(EXCERPT)
━━━━━━━━━━━━━━━━

True Enough For You

Check your thighs in the mirror, ma. I'm done.

Tuesday, August 09, 2005

Help Your Boys Be Boys And Your Girls Be Girls

Blue Steel. Who loves 4 year old pop culture references? I do. Step off.

Hey, nothing’s going on in my life today, so let me hit y’all with some odds and ends.

I should have known as soon as I started making fun of the band of hoodlums painting anything without a pulse (and sometimes with a pulse- not confirmed) in my neighborhood that it was probably a worthy cause. Intrepid “True Enough For You” Asian reporter, AD, informed me the other night that the painters were doing work, filming a Public Service Announcement for the “Know AIDS” campaign. I forgive him his smugness because he cooked me dinner after showing me the error of my ways.

━━━━━━━━━━━━━━━━

(LISTED ENTRIES)
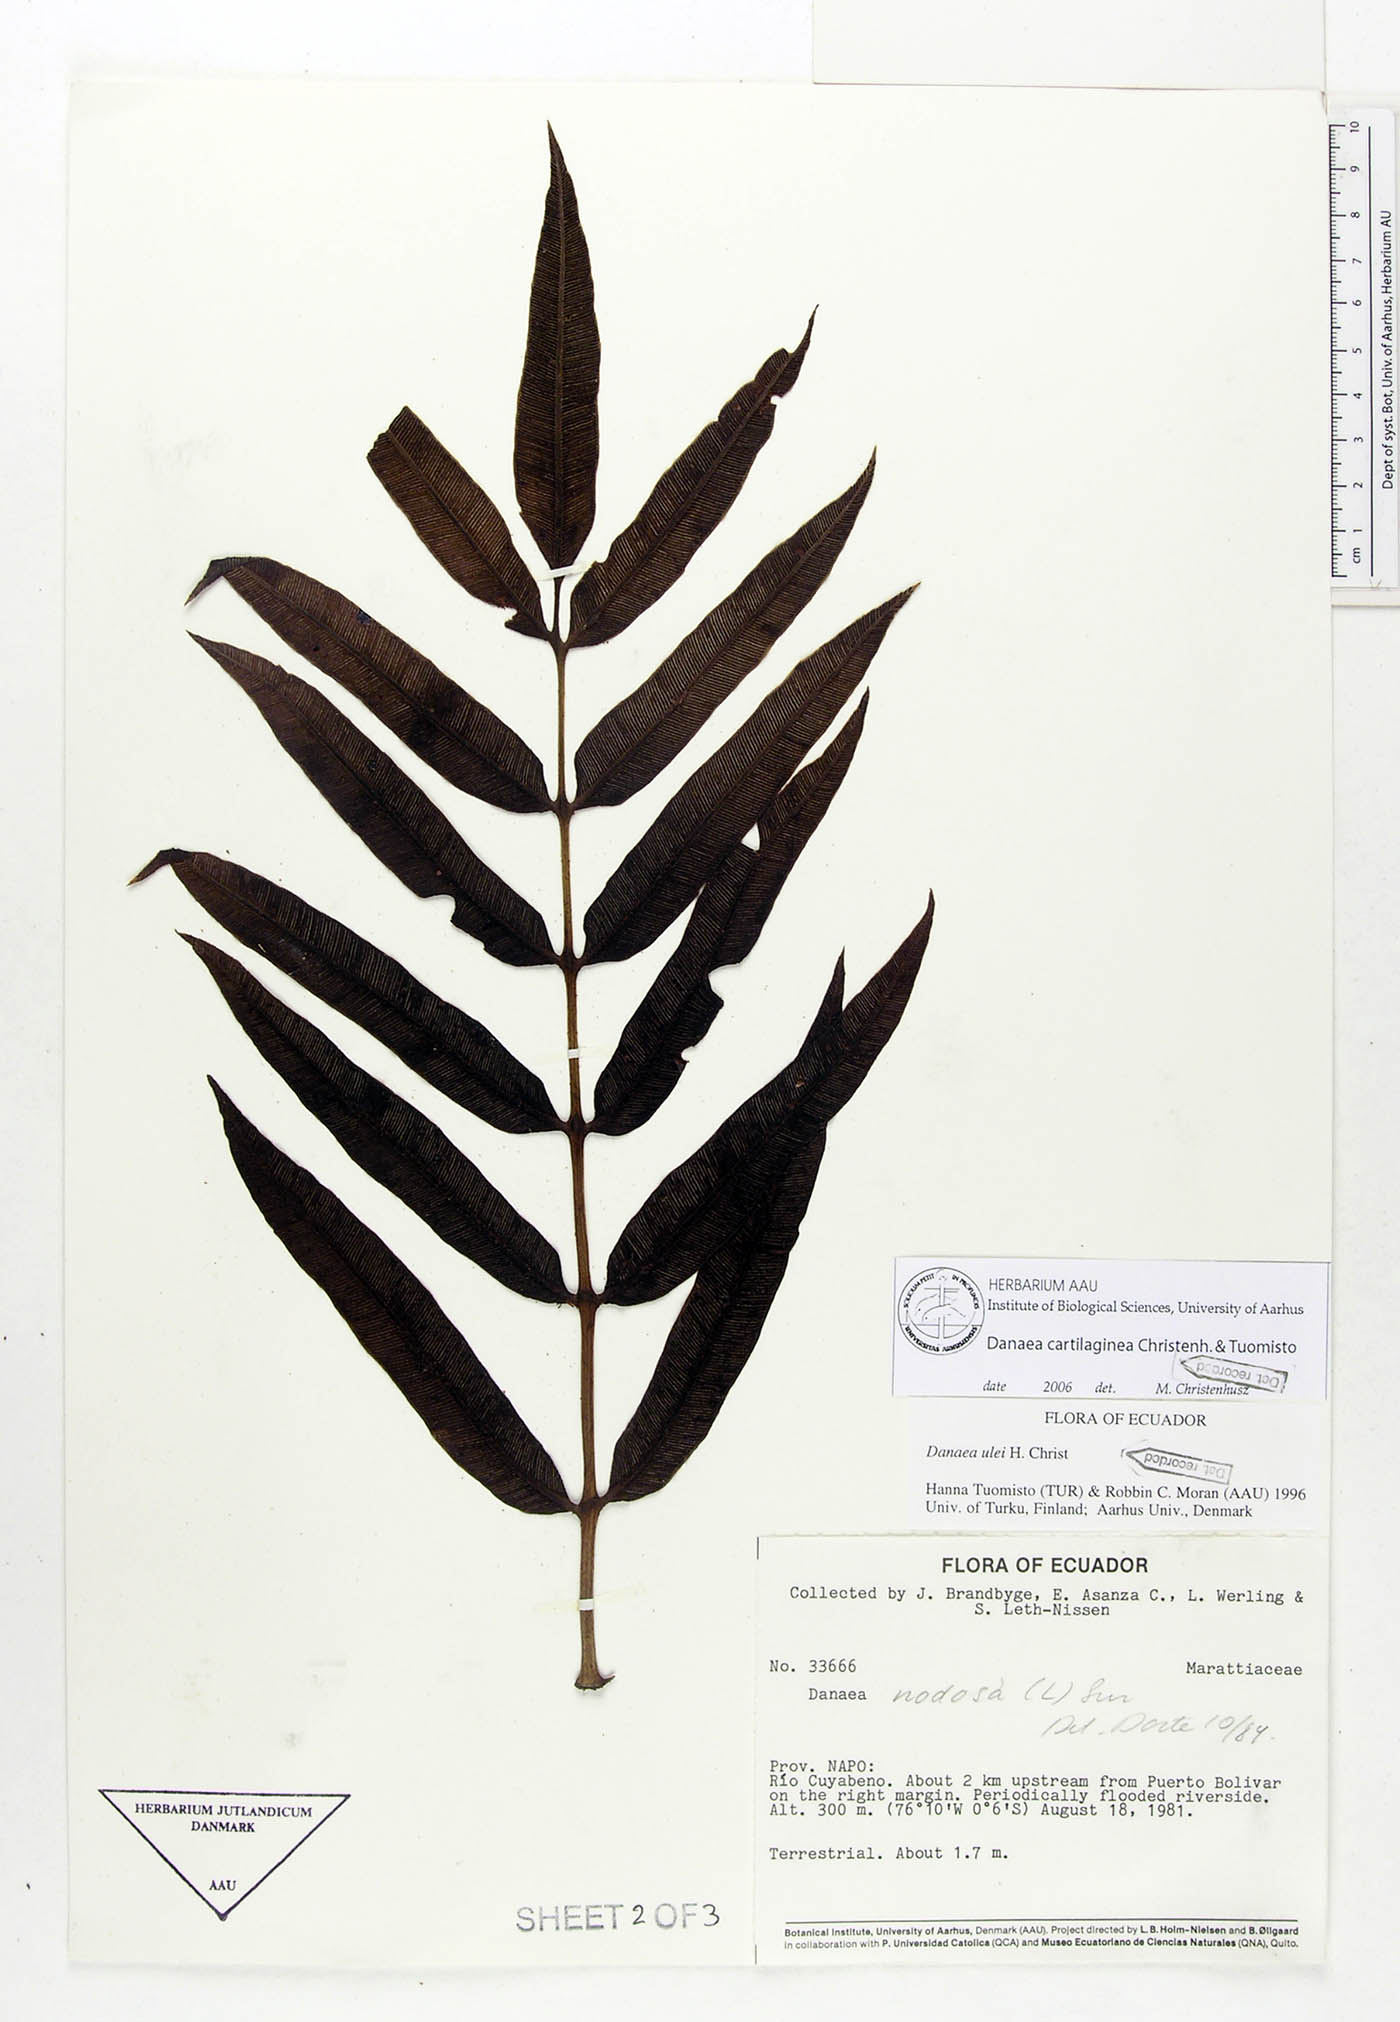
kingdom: Plantae
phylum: Tracheophyta
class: Polypodiopsida
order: Marattiales
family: Marattiaceae
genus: Danaea
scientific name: Danaea cartilaginea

━━━━━━━━━━━━━━━━

(TASK 1)
Based on the blog post, decide whether each statement agrees with it. Answer yes or no for each, and quote the deciding words exactly.
(a) The post is dated Tuesday, August 09, 2005.
(b) The painters were filming a Public Service Announcement for the "Know AIDS" campaign.
(c) AD cooked dinner before showing the writer the error of their ways.
(TASK 2)
Copy out the lines of the entries exactly, starting with the line that contains "phylum: Tracheophyta" and going on through the end of the entries.

(CORRECT ANSWER 1)
(a) Yes: "Tuesday, August 09, 2005"
(b) Yes: "the painters were doing work, filming a Public Service Announcement for the “Know AIDS” campaign"
(c) No: "he cooked me dinner after showing me the error of my ways"

(CORRECT ANSWER 2)
phylum: Tracheophyta
class: Polypodiopsida
order: Marattiales
family: Marattiaceae
genus: Danaea
scientific name: Danaea cartilaginea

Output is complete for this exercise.